Le président Trump a également choisi d’accueillir sur le sol américain des individus accusés par la CPI de crimes de guerre, tels que Vladimir Poutine et Benjamin Netanyahu, envoyant ainsi un message clair de mépris envers la justice internationale.
Ce qui change
Le retour de Trump à la Maison Blanche semble confirmer cette tendance. En plus de la réduction de l’aide à l’USAID, son administration a annulé 4,9 milliards de dollars d’aide approuvée par le Congrès, un geste jugé illégal par le Government Accountability Office en 2018. Cette politique a des conséquences directes sur les populations vulnérables dans les pays en développement, qui risquent de souffrir de la faim et de maladies évitables. Elle affecte également les efforts de consolidation de la paix, de promotion de l’État de droit et de défense des droits de l’homme.
L’absence de soutien américain à la justice transitionnelle pourrait entraver les efforts de réconciliation dans des pays comme l’Ukraine et l’Éthiopie, où les séquelles de conflits récents nécessitent une réponse judiciaire appropriée. La politique étrangère de Trump, axée sur la « paix par la force », privilégie la puissance militaire au détriment des mécanismes diplomatiques et juridiques.
Prochaines étapes
Il sera crucial de surveiller l’évolution de la politique américaine à l’égard de la CPI et de l’USAID. Les sanctions imposées aux responsables de la CPI ont été levées par l’administration Biden, mais le retour de Trump pourrait entraîner de nouvelles mesures punitives. De même, l’avenir des programmes de l’USAID axés sur la justice transitionnelle et les droits de l’homme reste incertain.

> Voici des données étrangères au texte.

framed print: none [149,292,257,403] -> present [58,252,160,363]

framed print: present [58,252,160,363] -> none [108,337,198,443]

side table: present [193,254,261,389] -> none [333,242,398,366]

L’attitude de l’administration Trump envers l’Ukraine et la Russie, ainsi que ses attaques contre le président ukrainien Volodymyr Zelensky, pourraient également indiquer son approche en matière de justice internationale et de responsabilité pour les crimes de guerre.
Chiffres clés
| Indicateur | Valeur |
|---|---|
| Réduction des programmes USAID | De plus de 6 000 à moins de 900 |
| Aide annulée par Trump (fin août) | 4,9 milliards de dollars (environ 4,5 milliards d’euros) |
| Fonds annulés pour le maintien de la paix | 837 millions de dollars (environ 770 millions d’euros) |
Sources
Projet, Syndicat. « Justice transitionnelle et les visions présidentielles de justice transitionnelle : un héritage américain de responsabilité et de réconciliation ». 17 septembre 2025.